* [Activity list]:
A: Decide whether each statement below agrees with the X86 load cost review. Answer yes or no for each, and quote the deciding words from the review. (i) The patch treats the cost of a qualifying load instruction as 0. (ii) The commenter says a folded load is free on some x86 CPUs. (iii) An update to the revision fixed the cost model for floating point math instructions.
B: Output the stretch of the X86 load cost review from "This is an archive" through "2018, 12:13 PM.", copied word for word.

* [Selected text]:
This is an archive of the discontinued LLVM Phabricator instance.

[COST] Fix cost model of load instructions on X86
Needs ReviewPublic

Authored by ABataev on Feb 6 2018, 12:13 PM.

Details

Summary

Many of the scalar X86 instructions allow to use memory references directly,
without preliminary loading to registers. Cost model for X86 target does
not take into account this situation. This patch considers the cost of
the load instruction as 0, if this is the only load instruction in the
binary instruction, that supports loading from memory or if this is only
the second load instruction.

Diff Detail

Event Timeline

ABataev created this revision.Feb 6 2018, 12:13 PM
ABataev updated this revision to Diff 133273.Feb 7 2018, 12:15 PM

Fixed cost model for floating point math instructions.

spatel added a comment.Feb 7 2018, 1:04 PM

The patch is doing what I hoped for on PR36280, but I don't understand the reasoning.

A folded load is not actually free on any x86 CPU AFAIK. It always has an extra uop, and that uop is handled on a different port / execution unit than the math op. The cost model that we're using here is based on throughput rates (let me know if I'm wrong), so I don't see how any load could be free.

The patch is doing what I hoped for on PR36280, but I don't understand the reasoning.

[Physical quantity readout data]
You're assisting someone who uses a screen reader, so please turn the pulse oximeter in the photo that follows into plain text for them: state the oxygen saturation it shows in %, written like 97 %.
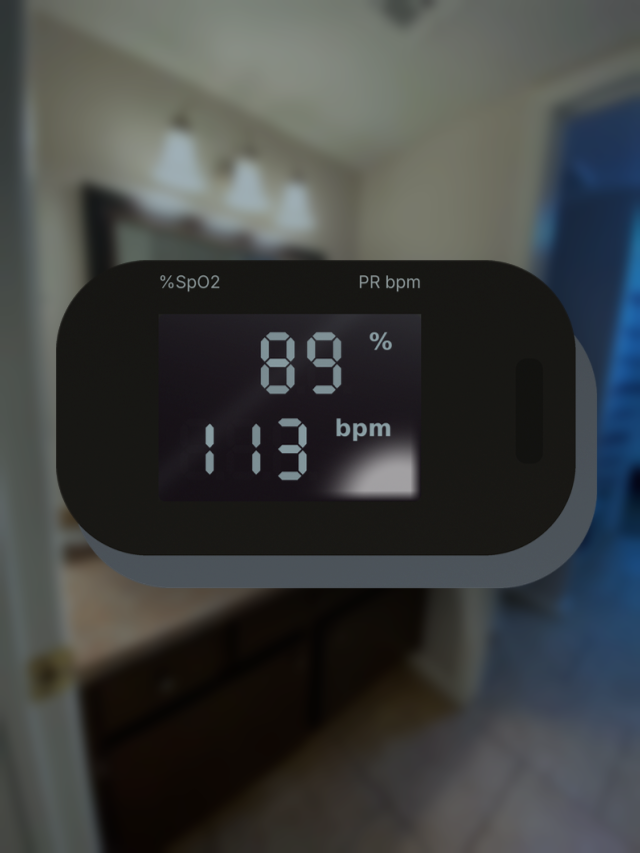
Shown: 89 %
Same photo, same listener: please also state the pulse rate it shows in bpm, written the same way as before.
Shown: 113 bpm
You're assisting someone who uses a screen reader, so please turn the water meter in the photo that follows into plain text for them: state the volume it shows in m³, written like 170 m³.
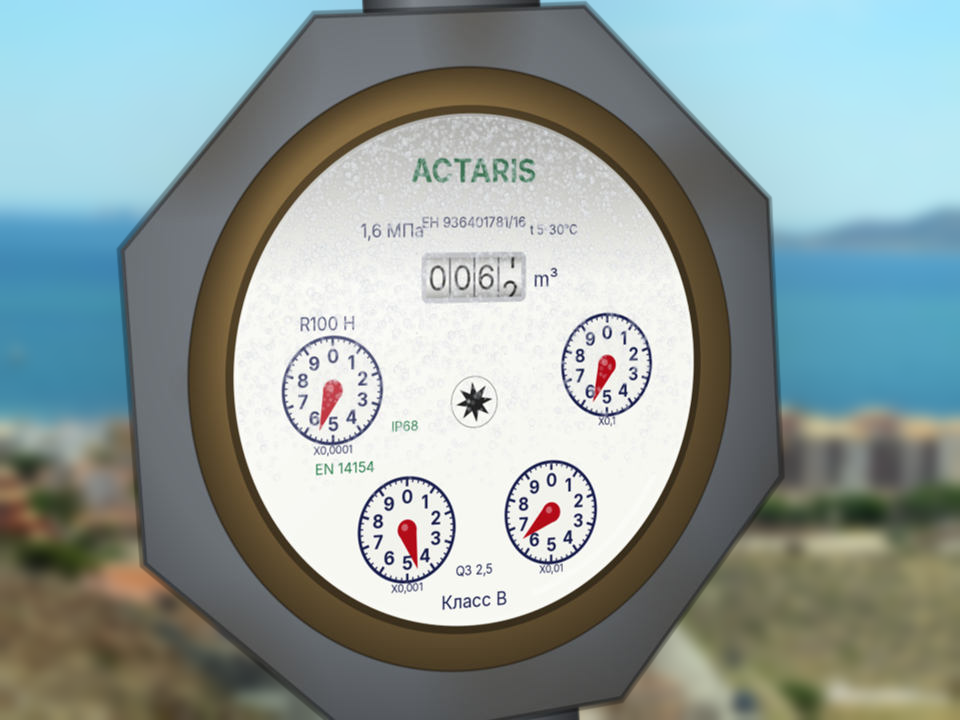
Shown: 61.5645 m³
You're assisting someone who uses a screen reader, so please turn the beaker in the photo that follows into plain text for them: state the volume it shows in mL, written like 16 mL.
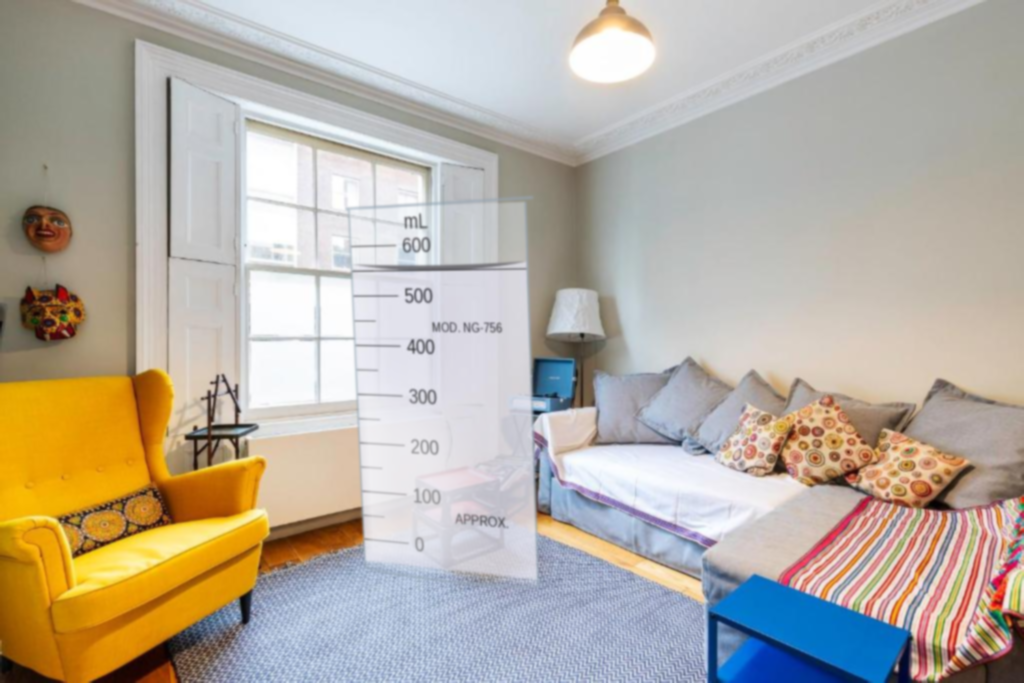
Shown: 550 mL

* [Responses for each task]:
A:
(i) Yes: "This patch considers the cost of the load instruction as 0"
(ii) No: "A folded load is not actually free on any x86 CPU AFAIK."
(iii) Yes: "Fixed cost model for floating point math instructions."

B:
This is an archive of the discontinued LLVM Phabricator instance.

[COST] Fix cost model of load instructions on X86
Needs ReviewPublic

Authored by ABataev on Feb 6 2018, 12:13 PM.